In 1820, Claudius Ash was given the task of crafting a new and improved form of dentures. Ash was a silversmith and goldsmith. He constructed porcelain on 18-karat gold plates. The springs that held the dentures together were also made of gold. Dentures that were previously made from natural teeth or porcelain were both aesthetically and functionally inferior in comparison to Ash's design.

In the 1850s, Ash and his company developed Vulcanite (hardened rubber that seated porcelain teeth). His company was the leading supplier of this form of dentures in Europe. Charles Goodyear was awarded the patent for Vulcanite-based dentures in 1851. Dentures, at the time, were primarily focused on aesthetics. Early in the 20th century, dentistry shifted from treatment-based therapy to prevention. Since dentures were in line with good health, they became more popular. At this point, having an occupation specifically dedicated to dentures alone became apparent.

Legal recognition of denturists

The 1919 Tasmanian Dental Act made a clear distinction between the role of a Dentist and the practice of denture making. For a patient that required dentures, a consultation by referral from a Dentist became normal procedure

The Health Amendment Act (1933) was the first legal document that gave rise to the practice of Denturism in Canada. The Dental Mechanics Act of Alberta (1961) was the future update to this legislation allowing Denturists to begin work in the field. They were also known as “Dental Mechanics” or “Denture Therapists.”

This gave rise for the need for legal recognition of denturists in other countries.
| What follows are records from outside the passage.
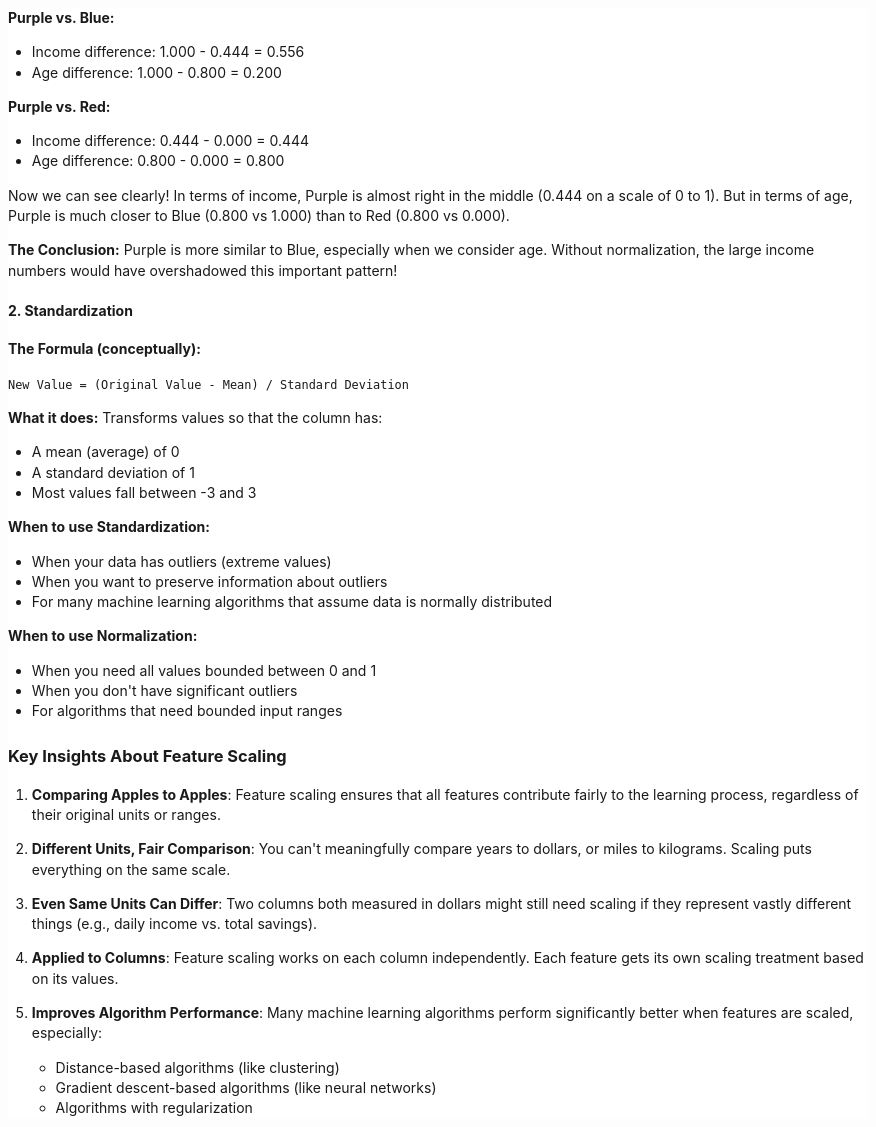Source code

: **Purple vs. Blue:**
- Income difference: 1.000 - 0.444 = 0.556
- Age difference: 1.000 - 0.800 = 0.200

**Purple vs. Red:**
- Income difference: 0.444 - 0.000 = 0.444
- Age difference: 0.800 - 0.000 = 0.800

Now we can see clearly! In terms of income, Purple is almost right in the middle (0.444 on a scale of 0 to 1). But in terms of age, Purple is much closer to Blue (0.800 vs 1.000) than to Red (0.800 vs 0.000).

**The Conclusion:**
Purple is more similar to Blue, especially when we consider age. Without normalization, the large income numbers would have overshadowed this important pattern!

#### 2. Standardization

**The Formula (conceptually):**
```
New Value = (Original Value - Mean) / Standard Deviation
```

**What it does:**
Transforms values so that the column has:
- A mean (average) of 0
- A standard deviation of 1
- Most values fall between -3 and 3

**When to use Standardization:**
- When your data has outliers (extreme values)
- When you want to preserve information about outliers
- For many machine learning algorithms that assume data is normally distributed

**When to use Normalization:**
- When you need all values bounded between 0 and 1
- When you don't have significant outliers
- For algorithms that need bounded input ranges

### Key Insights About Feature Scaling

1. **Comparing Apples to Apples**: Feature scaling ensures that all features contribute fairly to the learning process, regardless of their original units or ranges.

2. **Different Units, Fair Comparison**: You can't meaningfully compare years to dollars, or miles to kilograms. Scaling puts everything on the same scale.

3. **Even Same Units Can Differ**: Two columns both measured in dollars might still need scaling if they represent vastly different things (e.g., daily income vs. total savings).

4. **Applied to Columns**: Feature scaling works on each column independently. Each feature gets its own scaling treatment based on its values.

5. **Improves Algorithm Performance**: Many machine learning algorithms perform significantly better when features are scaled, especially:
   - Distance-based algorithms (like clustering)
   - Gradient descent-based algorithms (like neural networks)
   - Algorithms with regularization
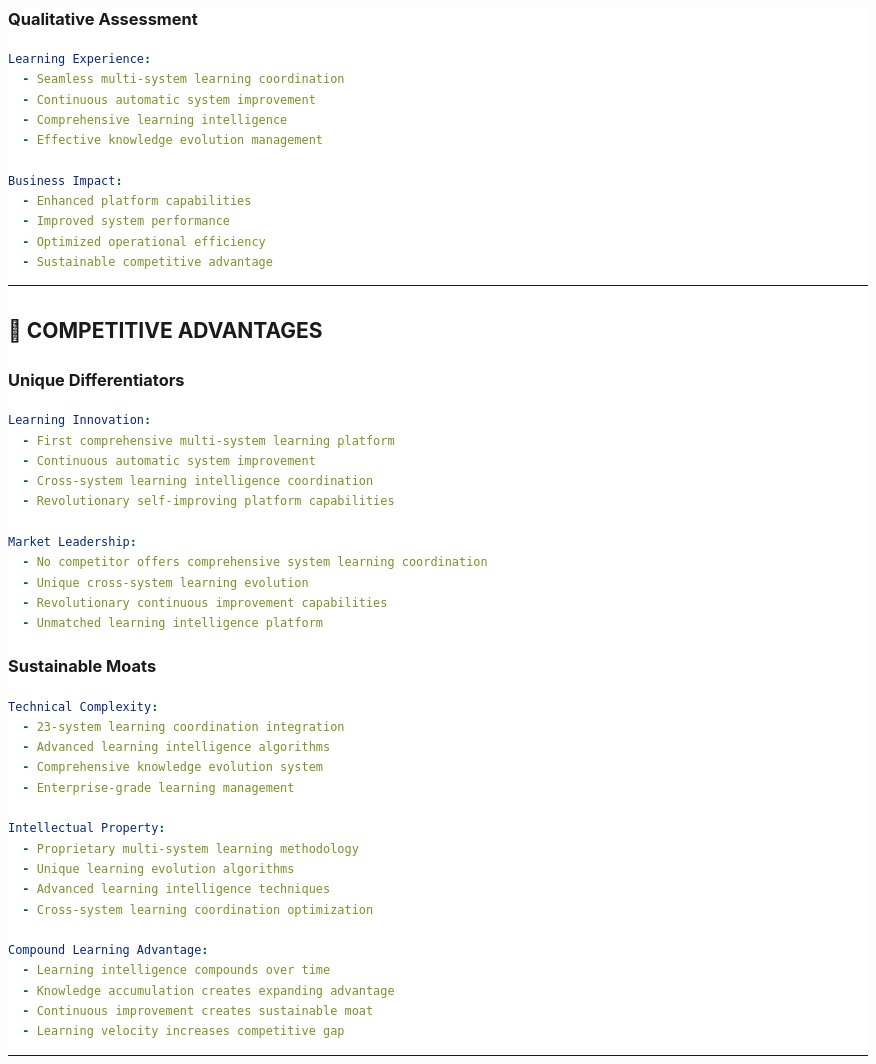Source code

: 
### **Qualitative Assessment**
```yaml
Learning Experience:
  - Seamless multi-system learning coordination
  - Continuous automatic system improvement
  - Comprehensive learning intelligence
  - Effective knowledge evolution management

Business Impact:
  - Enhanced platform capabilities
  - Improved system performance
  - Optimized operational efficiency
  - Sustainable competitive advantage
```

---

## 🎯 **COMPETITIVE ADVANTAGES**

### **Unique Differentiators**
```yaml
Learning Innovation:
  - First comprehensive multi-system learning platform
  - Continuous automatic system improvement
  - Cross-system learning intelligence coordination
  - Revolutionary self-improving platform capabilities

Market Leadership:
  - No competitor offers comprehensive system learning coordination
  - Unique cross-system learning evolution
  - Revolutionary continuous improvement capabilities
  - Unmatched learning intelligence platform
```

### **Sustainable Moats**
```yaml
Technical Complexity:
  - 23-system learning coordination integration
  - Advanced learning intelligence algorithms
  - Comprehensive knowledge evolution system
  - Enterprise-grade learning management

Intellectual Property:
  - Proprietary multi-system learning methodology
  - Unique learning evolution algorithms
  - Advanced learning intelligence techniques
  - Cross-system learning coordination optimization

Compound Learning Advantage:
  - Learning intelligence compounds over time
  - Knowledge accumulation creates expanding advantage
  - Continuous improvement creates sustainable moat
  - Learning velocity increases competitive gap
```

---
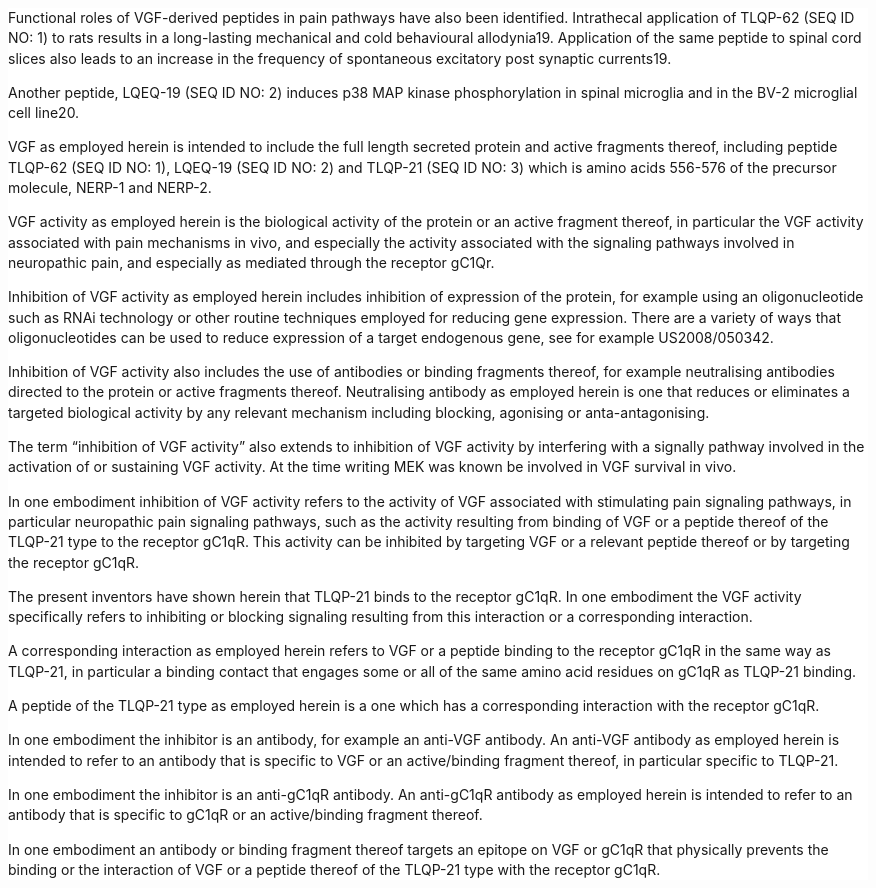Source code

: Functional roles of VGF-derived peptides in pain pathways have also been identified. Intrathecal application of TLQP-62 (SEQ ID NO: 1) to rats results in a long-lasting mechanical and cold behavioural allodynia19. Application of the same peptide to spinal cord slices also leads to an increase in the frequency of spontaneous excitatory post synaptic currents19.

Another peptide, LQEQ-19 (SEQ ID NO: 2) induces p38 MAP kinase phosphorylation in spinal microglia and in the BV-2 microglial cell line20.

VGF as employed herein is intended to include the full length secreted protein and active fragments thereof, including peptide TLQP-62 (SEQ ID NO: 1), LQEQ-19 (SEQ ID NO: 2) and TLQP-21 (SEQ ID NO: 3) which is amino acids 556-576 of the precursor molecule, NERP-1 and NERP-2.

VGF activity as employed herein is the biological activity of the protein or an active fragment thereof, in particular the VGF activity associated with pain mechanisms in vivo, and especially the activity associated with the signaling pathways involved in neuropathic pain, and especially as mediated through the receptor gC1Qr.

Inhibition of VGF activity as employed herein includes inhibition of expression of the protein, for example using an oligonucleotide such as RNAi technology or other routine techniques employed for reducing gene expression. There are a variety of ways that oligonucleotides can be used to reduce expression of a target endogenous gene, see for example US2008/050342.

Inhibition of VGF activity also includes the use of antibodies or binding fragments thereof, for example neutralising antibodies directed to the protein or active fragments thereof. Neutralising antibody as employed herein is one that reduces or eliminates a targeted biological activity by any relevant mechanism including blocking, agonising or anta-antagonising.

The term “inhibition of VGF activity” also extends to inhibition of VGF activity by interfering with a signally pathway involved in the activation of or sustaining VGF activity. At the time writing MEK was known be involved in VGF survival in vivo.

In one embodiment inhibition of VGF activity refers to the activity of VGF associated with stimulating pain signaling pathways, in particular neuropathic pain signaling pathways, such as the activity resulting from binding of VGF or a peptide thereof of the TLQP-21 type to the receptor gC1qR. This activity can be inhibited by targeting VGF or a relevant peptide thereof or by targeting the receptor gC1qR.

The present inventors have shown herein that TLQP-21 binds to the receptor gC1qR. In one embodiment the VGF activity specifically refers to inhibiting or blocking signaling resulting from this interaction or a corresponding interaction.

A corresponding interaction as employed herein refers to VGF or a peptide binding to the receptor gC1qR in the same way as TLQP-21, in particular a binding contact that engages some or all of the same amino acid residues on gC1qR as TLQP-21 binding.

A peptide of the TLQP-21 type as employed herein is a one which has a corresponding interaction with the receptor gC1qR.

In one embodiment the inhibitor is an antibody, for example an anti-VGF antibody. An anti-VGF antibody as employed herein is intended to refer to an antibody that is specific to VGF or an active/binding fragment thereof, in particular specific to TLQP-21.

In one embodiment the inhibitor is an anti-gC1qR antibody. An anti-gC1qR antibody as employed herein is intended to refer to an antibody that is specific to gC1qR or an active/binding fragment thereof.

In one embodiment an antibody or binding fragment thereof targets an epitope on VGF or gC1qR that physically prevents the binding or the interaction of VGF or a peptide thereof of the TLQP-21 type with the receptor gC1qR.
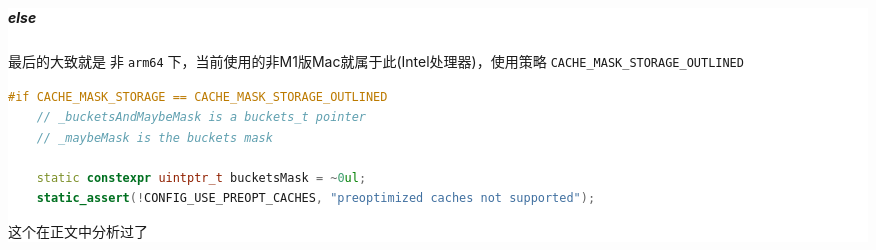 ##### else

最后的大致就是 非 `arm64` 下，当前使用的非M1版Mac就属于此(Intel处理器)，使用策略 `CACHE_MASK_STORAGE_OUTLINED`

```C++
#if CACHE_MASK_STORAGE == CACHE_MASK_STORAGE_OUTLINED
    // _bucketsAndMaybeMask is a buckets_t pointer
    // _maybeMask is the buckets mask

    static constexpr uintptr_t bucketsMask = ~0ul;
    static_assert(!CONFIG_USE_PREOPT_CACHES, "preoptimized caches not supported");
```

这个在正文中分析过了
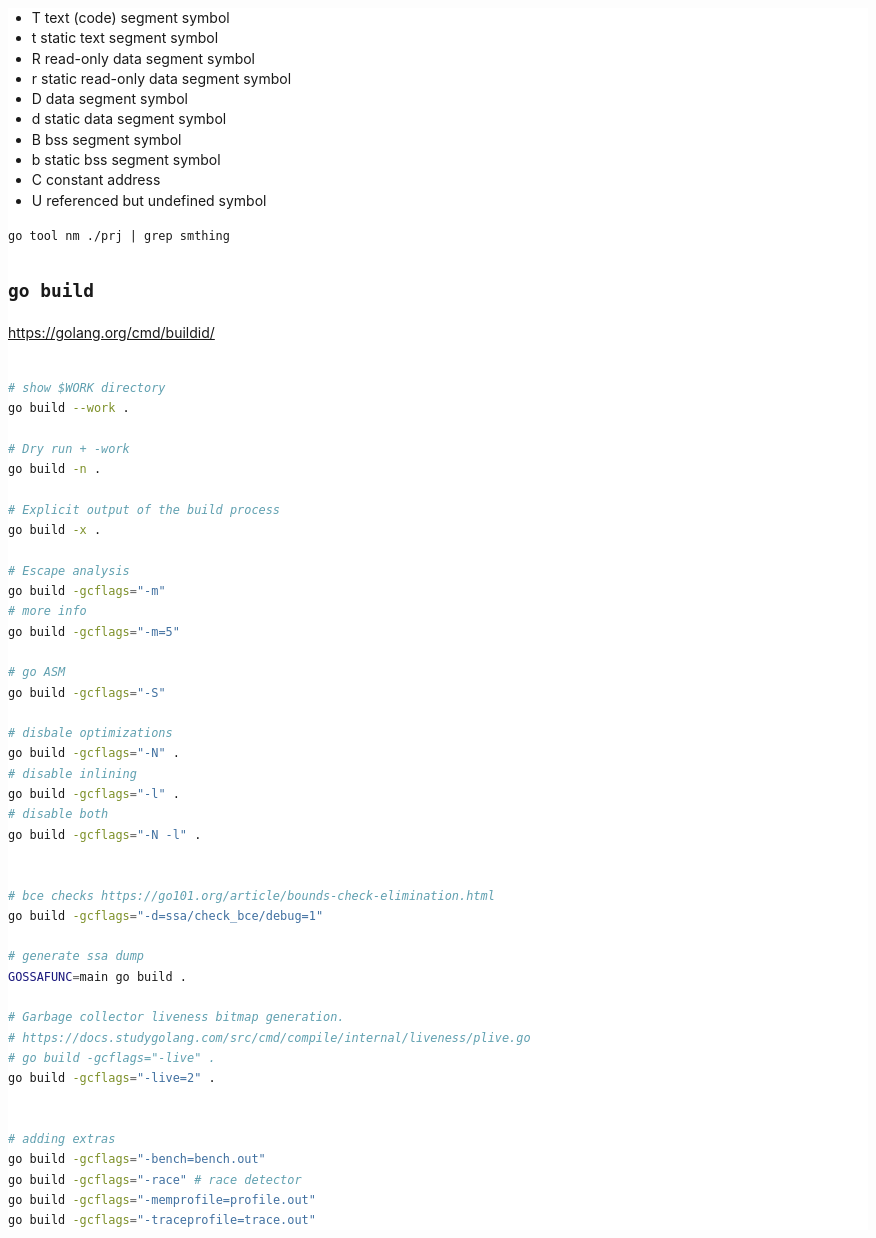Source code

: - T	text (code) segment symbol
- t	static text segment symbol
- R	read-only data segment symbol
- r	static read-only data segment symbol
- D	data segment symbol
- d	static data segment symbol
- B	bss segment symbol
- b	static bss segment symbol
- C	constant address
- U	referenced but undefined symbol

`go tool nm ./prj | grep smthing` 

## `go build`


https://golang.org/cmd/buildid/

```bash

# show $WORK directory 
go build --work .

# Dry run + -work
go build -n .

# Explicit output of the build process
go build -x .

# Escape analysis
go build -gcflags="-m"
# more info
go build -gcflags="-m=5"

# go ASM
go build -gcflags="-S"

# disbale optimizations
go build -gcflags="-N" .
# disable inlining
go build -gcflags="-l" .
# disable both
go build -gcflags="-N -l" .


# bce checks https://go101.org/article/bounds-check-elimination.html
go build -gcflags="-d=ssa/check_bce/debug=1"

# generate ssa dump
GOSSAFUNC=main go build .

# Garbage collector liveness bitmap generation.
# https://docs.studygolang.com/src/cmd/compile/internal/liveness/plive.go
# go build -gcflags="-live" .
go build -gcflags="-live=2" .


# adding extras
go build -gcflags="-bench=bench.out"
go build -gcflags="-race" # race detector
go build -gcflags="-memprofile=profile.out"
go build -gcflags="-traceprofile=trace.out"
```
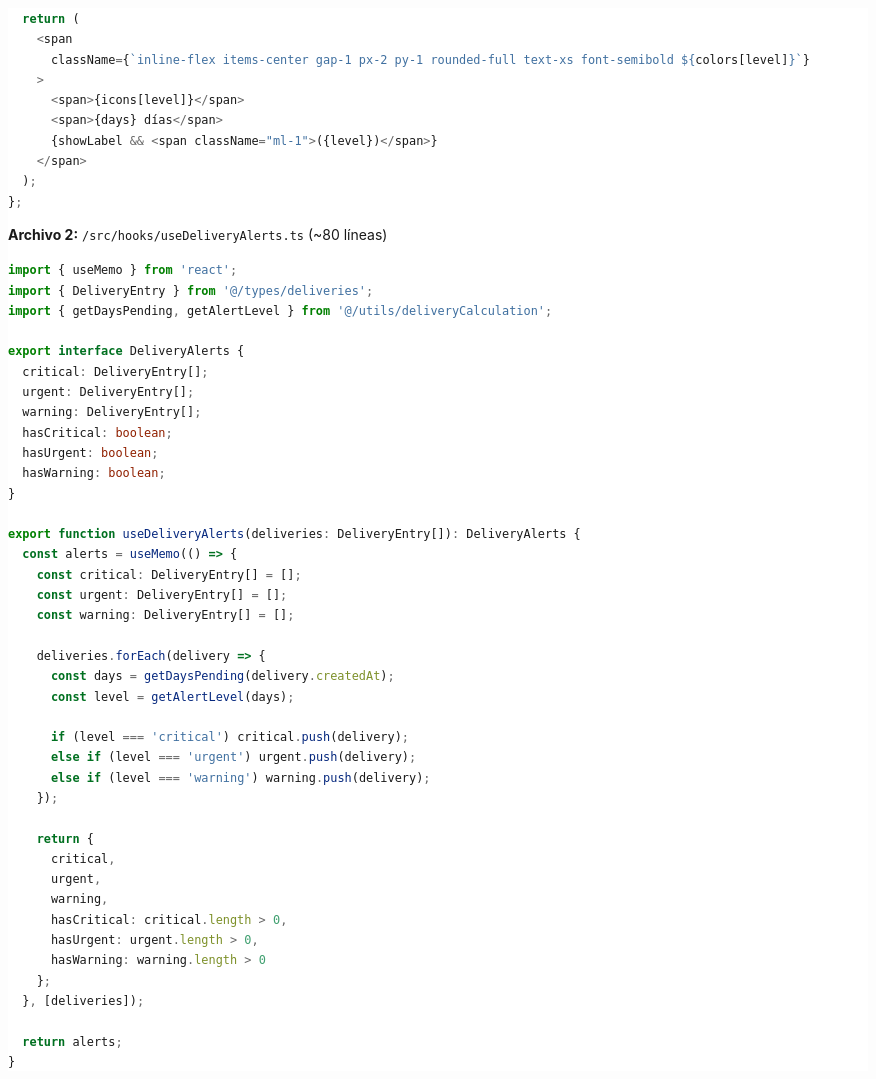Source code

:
 ```typescript
  return (
    <span
      className={`inline-flex items-center gap-1 px-2 py-1 rounded-full text-xs font-semibold ${colors[level]}`}
    >
      <span>{icons[level]}</span>
      <span>{days} días</span>
      {showLabel && <span className="ml-1">({level})</span>}
    </span>
  );
};
```

**Archivo 2:** `/src/hooks/useDeliveryAlerts.ts` (~80 líneas)

```typescript
import { useMemo } from 'react';
import { DeliveryEntry } from '@/types/deliveries';
import { getDaysPending, getAlertLevel } from '@/utils/deliveryCalculation';

export interface DeliveryAlerts {
  critical: DeliveryEntry[];
  urgent: DeliveryEntry[];
  warning: DeliveryEntry[];
  hasCritical: boolean;
  hasUrgent: boolean;
  hasWarning: boolean;
}

export function useDeliveryAlerts(deliveries: DeliveryEntry[]): DeliveryAlerts {
  const alerts = useMemo(() => {
    const critical: DeliveryEntry[] = [];
    const urgent: DeliveryEntry[] = [];
    const warning: DeliveryEntry[] = [];

    deliveries.forEach(delivery => {
      const days = getDaysPending(delivery.createdAt);
      const level = getAlertLevel(days);

      if (level === 'critical') critical.push(delivery);
      else if (level === 'urgent') urgent.push(delivery);
      else if (level === 'warning') warning.push(delivery);
    });

    return {
      critical,
      urgent,
      warning,
      hasCritical: critical.length > 0,
      hasUrgent: urgent.length > 0,
      hasWarning: warning.length > 0
    };
  }, [deliveries]);

  return alerts;
}
```
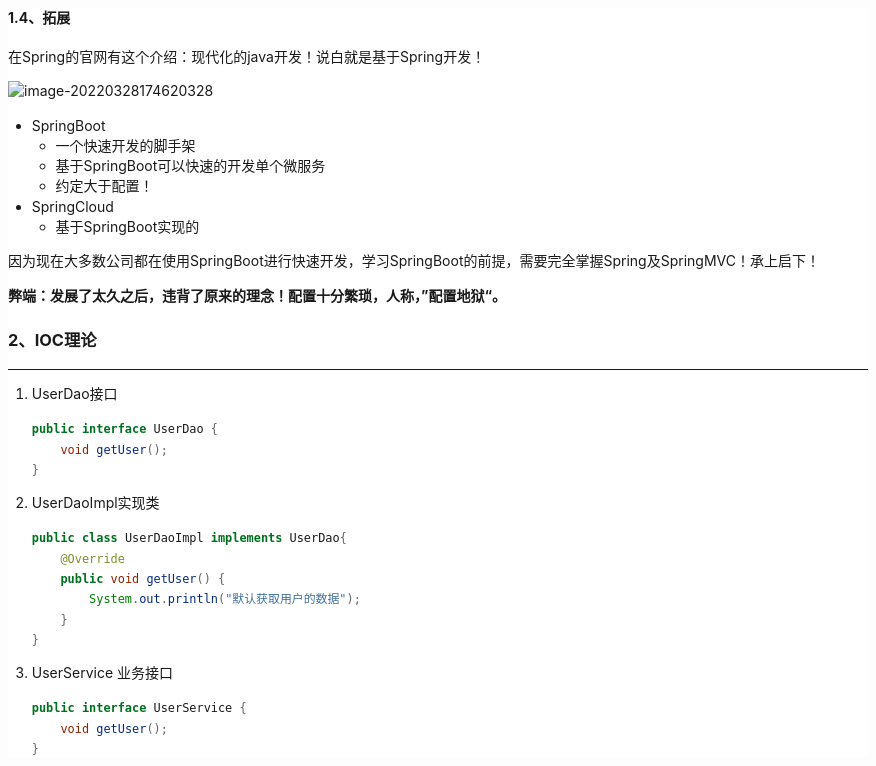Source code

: 

#### 1.4、拓展

在Spring的官网有这个介绍：现代化的java开发！说白就是基于Spring开发！

![image-20220328174620328](https://gitee.com/linda12138/picgo/raw/master/image/image-20220328174620328.png)

- SpringBoot
  - 一个快速开发的脚手架
  - 基于SpringBoot可以快速的开发单个微服务
  - 约定大于配置！
- SpringCloud
  - 基于SpringBoot实现的



因为现在大多数公司都在使用SpringBoot进行快速开发，学习SpringBoot的前提，需要完全掌握Spring及SpringMVC！承上启下！



**弊端：发展了太久之后，违背了原来的理念！配置十分繁琐，人称，”配置地狱“。**





### 2、IOC理论

------

1. UserDao接口

   ```java
   public interface UserDao {
       void getUser();
   }
   ```

   

2. UserDaoImpl实现类

   ```java
   public class UserDaoImpl implements UserDao{
       @Override
       public void getUser() {
           System.out.println("默认获取用户的数据");
       }
   }
   ```

   

3. UserService 业务接口

   ```java
   public interface UserService {
       void getUser();
   }
   ```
In the United States, the first legally recognized Denturists were found in Oregon, 1971. In 1974, denturists were first legally recognized and in 1978, Denture “Therapists” began practicing.

The increasing rate of ill-fitting, misaligned, unstable and unsupportive dentures motivated three Denturists in 1956 to pursue international recognition. Rolf Pfenniger, Hannes Stiebler and Stephan Grabert formed the Internationale Arbeitsgemeinschaft der Zahnprothetiker, the International Federation of Denturists.

Denturism is a recognized profession throughout the world and is currently utilized in many countries including Australia, New Zealand, the United States, the United Kingdom and Canada. In the United States, however, denturism is only legislated and practiced in 7 states (Maine, Arizona, Idaho, Montana, Oregon, Colorado, and Washington). The National Denturist Association (NDA), helps to raise public awareness of the Denturist profession.  The goal of the NDA is to promote awareness of the professional, so that every citizen of the United States knows the benefits of the profession and is provided the opportunity to choose who their prosthetic dental provider will be.

In 1994, the People of the State of Washington passed Initiative 607, allowing persons other than dentists to manufacture and sell dentures to the public. This new professional would be known as a Denturist. A licensed professional whose field of dentistry is dedicated solely to providing removable full and partial dentures directly to the public. A Denturist is a recognized health professional who constructs, inserts and adjusts removable dentures as well as over dentures on implants. A Denturist is trained not only in the construction of dentures but also educated in microbiology, physiology, oral pathology, head and neck anatomy and more. Furthermore, they passed a comprehensive practical exam on the fitting and making of dentures along with a thorough written examination conducted through the State of Washington Board of Denturists.

Today Denturists are recognized as an important part of the health profession, and thanks to pioneers like the Berlangas who helped pass the initiative, the public now has the right to choose an affordable alternative when it comes to denture care.